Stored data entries
______________________________

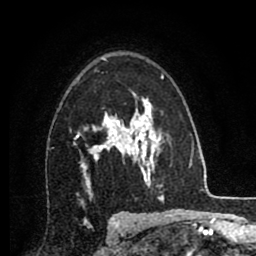
Breast MRI (dynamic contrast-enhanced), one axial slice; slice 56 of 80 in the series (ordered by position); cropped to one breast; dynamic contrast-enhanced series, time point 2 of 8 at this slice position (early post-contrast); 1.5 T; TE 2.7 ms, TR 6.3 ms; 256 × 256 image matrix. Female patient.
Outlined on this slice (semi-automatic segmentation, software-assisted and operator-edited):
- enhancing-tissue mask used for the functional tumour volume (all voxels passing the contrast-enhancement thresholds inside the analysis volume; usually the tumour): bounding box (x1, y1, x2, y2) in pixels: (74, 93, 134, 186)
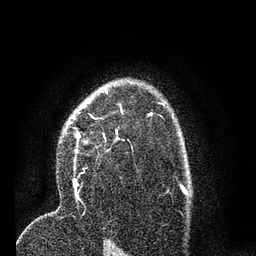
Breast MRI (dynamic contrast-enhanced), one axial slice; position 51 of 80 along the scan axis; cropped to one breast; dynamic contrast-enhanced series, time point 2 of 7 at this slice position (early post-contrast); 3 T; TE 2.2 ms, TR 5.4 ms; 2 mm slice thickness; 256 × 256 image matrix. Female patient.
Structures marked on this image (semi-automatic segmentation, software-assisted and operator-edited):
- enhancing-tissue mask used for the functional tumour volume (all voxels passing the contrast-enhancement thresholds inside the analysis volume; usually the tumour): box from (x=64, y=92) to (x=123, y=186) px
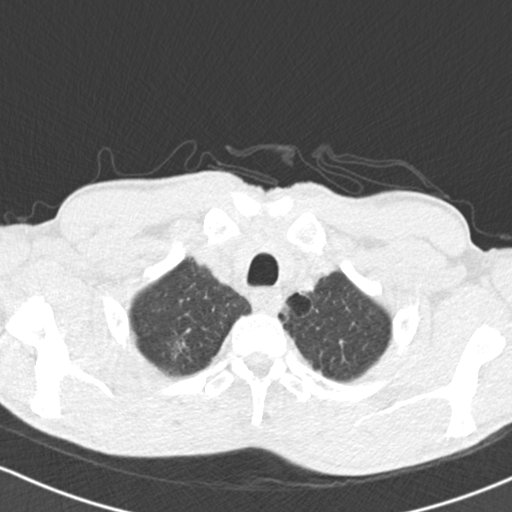
Low-dose screening chest CT, one axial slice. Slice 125 of 150 in the series (ordered by position). Reconstruction kernel B30f. Lung window (W 1500 / L -600 HU). 2 mm slice thickness. 512 × 512 image matrix, field of view 312 × 312 mm.
Structures marked on this image (outlined manually by an expert reader):
- lesion 1 (tumor, upper lobe of right lung): box from (x=175, y=342) to (x=185, y=357) px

______________________________

■ **ACTIVITY**: Go through the entries above and count the lines containing the word "segmentation"; give only that count.

■ **YOUR RESPONSE**: 2